Radioactive Waste 213 - Holtec Speeds Up Decommissioning

       Dealing with spent nuclear fuel is a serious problem from nuclear power plant operators across the world. Spent nuclear fuel is filling up the cooling pools at nuclear power station around the U.S. When a reactor reaches the end of its life and needs to be decommissioned, disposing of the spent fuel is a major task. The U.S. government identified Yucca Mountain as the site for a spent fuel repository in 1987 and the U.S. promised to have the repository operating by 1999. However, the funding for the project did not come through until 2002. IN 2009, the project was canceled over environmental and political concerns. The soonest that the U.S. will have a national repository for spent nuclear fuel is now estimated to be 2050.

       Without a national spent fuel repository, the choices have been to shut down a plant and leave the spent fuel in the pool for several decades before removal, shut down the plant and move the fuel to onsite temporary storage in dry casks after a seven year cooling period or shut down the plant and move the spent fuel to an offsite temporary dry cask storage facility after the seven-year cooling period.

       Holtec is a major manufacturer of dry casks for temporary spent fuel storage.

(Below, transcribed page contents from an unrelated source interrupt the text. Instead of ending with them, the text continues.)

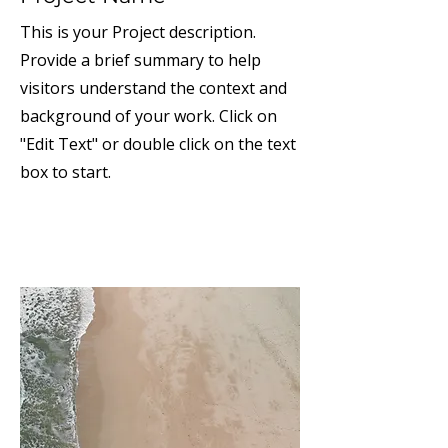
This is your Project description.
Provide a brief summary to help
visitors understand the context and
background of your work. Click on
"Edit Text" or double click on the text
box to start.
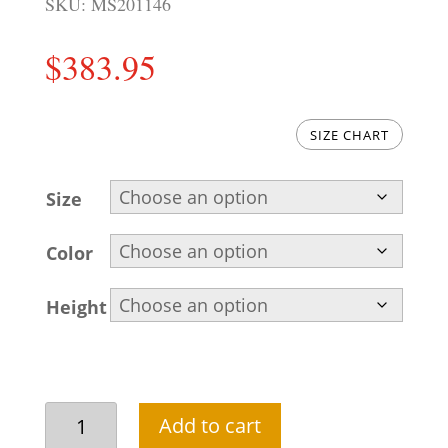
SKU:
MS201146
$
383.95
SIZE CHART
Size
Color
Height
Attractive
Add to cart
Asian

They have developed a proprietary neutron absorbing material called Metamic-HT. Metamic-HT is an aluminum boron carbide metal matrix composite. It is used to construct spent fuel baskets for their new line of dry casks. The spent fuel baskets made of Metamic-HT are friction welded which produces superior welds to other techniques. Metamic-HT spent fuel baskets have ten times the thermal conductivity of conventional stainless steel fuel baskets. This permits the spent fuel to be moved from cooling pools after only a two and a half year cooling period as opposed to that current seven-year cooling period that is required before spent fuel is removed from the cooling pool.

      Holtec has just announced that they have developed what they are calling a "proto-prompt" decommissioning process which they claim could be used to decommission a closed nuclear power plant in about five years. This much faster than current decommissioning practices. The new Matamic-HT material is one of the developments that makes the new decommissioning process possible. Holtec said that industry concern over the possibility of loss of water causing zirconium fires in cooling pools at closed nuclear power reactors was one of the motivations for developing the new process to speed up decommissioning.

        Entergy announced last fall that it was going to decommission the Vermont Yankee nuclear power plant several decades sooner than original estimates. Holtec dry cask technology will be used to speed up the timetable. Holtec has announced that it will submit all necessary documents to the Nuclear Regulatory Commission to secure a permit for an interim storage facility for spent nuclear fuel in New Mexico on land that is being acquired by their partner, ELEA LLC. The HIGH-STORAGE Consolidated Interim Storage Facility will be able to accept spent nuclear fuel retrieved from retired nuclear power reactors.